Face à la violence, quelle autorité ?
Editorial revue Acropolis – novembre 2018
Le 11 novembre prochain, plus de 120 dignitaires étrangers (1) vont célébrer à Paris la fin de la première Guerre mondiale. On a cru qu’elle serait la dernière des dernières guerres, la « der des ders ». Mais en fait il n’en fut rien. Elle généra plus de dix-huit millions de morts (2), et encore plus de blessés, victimes d’une violence inouïe. Un siècle plus tard, de très nombreux conflits se déroulent sur la planète, et bien que le nombre de morts ait diminué, les populations civiles paient un énorme tribut avec des millions de réfugiés et de blessés…
La violence est devenue un des fléaux majeurs dans nos sociétés développées. Elle s’est généralisée dans les établissements scolaires ; les incivilités augmentent dans la rue et les transports ; les affrontements entre bandes d’adolescents provoquent de plus en plus de morts violentes, notamment de mineurs (de janvier à août 2018, cent cinquante-neuf affrontements ont eu lieu et une dizaine de mineurs en sont morts).
Bien sûr, certains spécialistes affirment que la violence n’est pas un fait nouveau. Mais l’arrivée de drogues dans les quartiers populaires ainsi que la présence des réseaux sociaux ont favorisé l’essor d’une scénarisation digitale des affrontements, témoignant d’une attitude narcissique en temps réel, pour montrer au monde son existence et sa violence face à une audience qui s’élargit de plus en plus.
Comme l’explique le sociologue Marwan Mohammed (3), la dynamique collective écrase les consciences individuelles. Les déclencheurs des affrontements et des violences sont futiles – un regard ou un mot de travers –, et même en garde-à-vue, les responsables des affrontements sont incapables d’en expliquer la cause.

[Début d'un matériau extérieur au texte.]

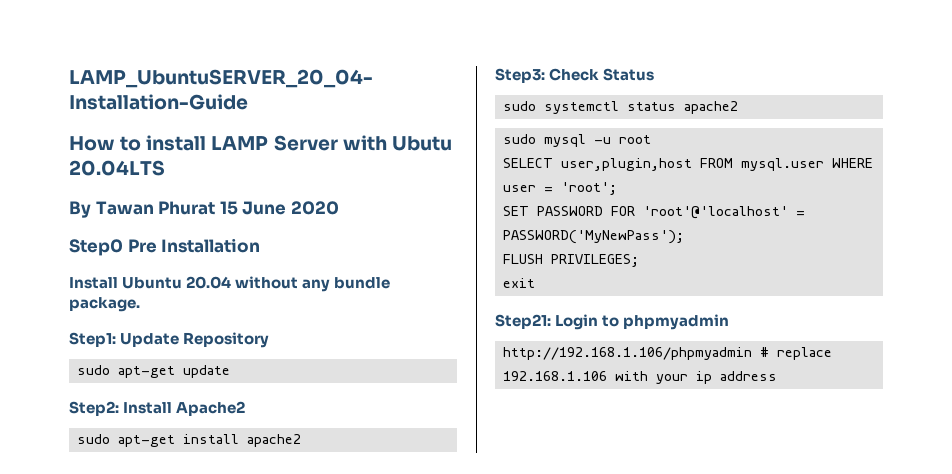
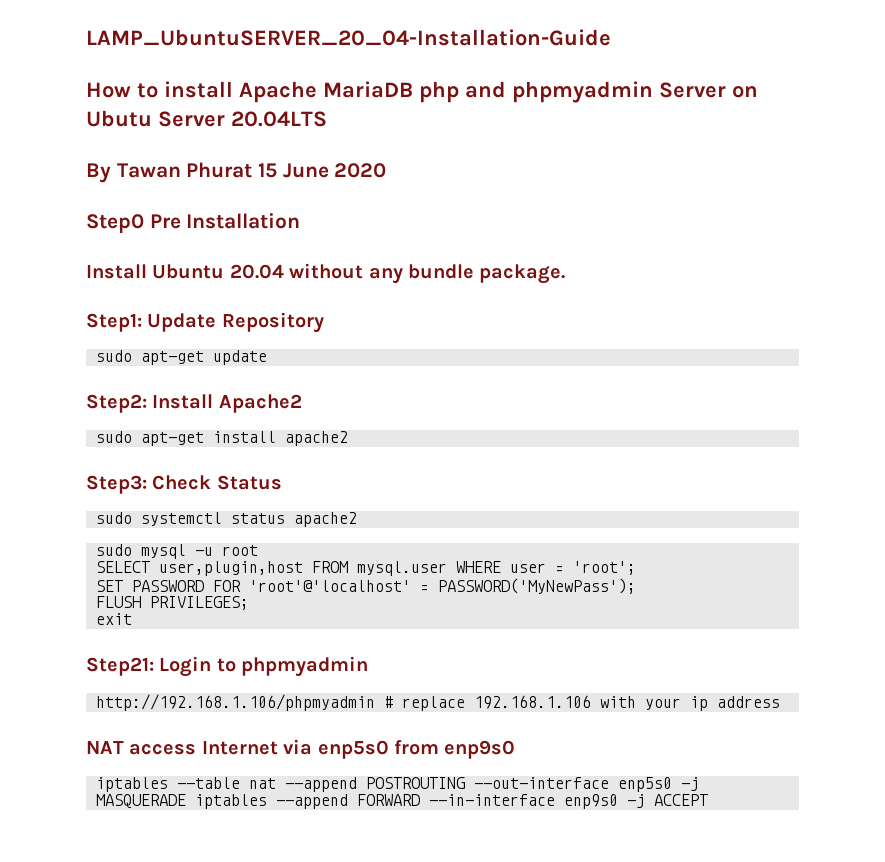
[211,135,452,151] LAMP Server with Ubutu -> [239,81,758,103] [86,110,225,127] Apache MariaDB php and phpmyadmin Server on Ubutu Server
(778, 376) none -> [86,739,516,759] [96,777,700,792] [96,794,709,809] // NAT access Internet via enp5s0 from enp9s0 // iptables --table nat --append POSTROUTING --out-interface enp5s0 -j MASQUERADE iptables --append FORWARD --in-interface enp9s0 -j ACCEPT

En réalité, les affrontements sont des moyens compensatoires pour de plus en plus de jeunes désœuvrés et en échec scolaire qui veulent s’accomplir, exister, vivre une certaine solidarité et une fraternité. Ils expriment des normes de virilité qu’ils testent ensuite dans des agressions, des prises de risques ou des menaces et qui évaluent la qualité des liens établis entre eux. Ils en attendent des gratifications symboliques qui les valorisent et leur donnent une identité.
La société entière demande plus d’autorité, mais la question est : quelle autorité ? Ce n’est pas celle qui réprime ou obéit à des questions de simple sécurité.
Il nous faut instaurer une autre culture de l’autorité : celle qui fait du bien, qui inspire, élève et ne réprime pas, qui défend et institue des valeurs, qui densifie le tramage de l’être.
L’origine du mot autorité est la même que celle du mot « auteur », qui veut dire créateur. L’autorité est en relation avec la capacité d’augmenter, de faire grandir, parce qu’elle peut humaniser la société et la rendre habitable.
Le point de départ est la notion de respect. Le respect est l’attitude qui consiste à s’abstenir de tout ce qui pourrait porter atteinte à autrui. Le respect n’est ni l’admiration ni la crainte. Ce n’est pas l’admiration parce qu’il n’y a pas d’élan affectif mais obéissance à un principe commun qui est partagé par tous. Ce n’est pas non plus la crainte car le respect suppose de l’estime et non la peur en tant que valeur.
La culture du respect que peut instaurer l’autorité ne peut être qu’universelle. Si le respect s’adressait seulement aux hommes, aux personnes à titre individuel et non à l’humanité, chacun ne respecterait que ce qu’il apprécierait et ce qui lui serait profitable. Il ne respecterait donc jamais l’humanité, c’est-à-dire le fait qu’une personne soit un être humain en tant que tel et qui mérite notre respect.
En réalité, avec le développement actuel des communautarismes, le respect exclusif de ce qui nous convient n’est pas du respect mais un sentiment confus, mû par la recherche d’un profit.
Une clarification s’impose pour qu’une nouvelle culture, basée sur le respect et la responsabilité, puisse instaurer une autorité naturelle. C’est un engagement que nous devons accepter, qui ne dépend pas uniquement des institutions mais de notre capacité à exercer notre qualité de citoyen. Pour cela, nous devons absolument sortir de nos zones de confort.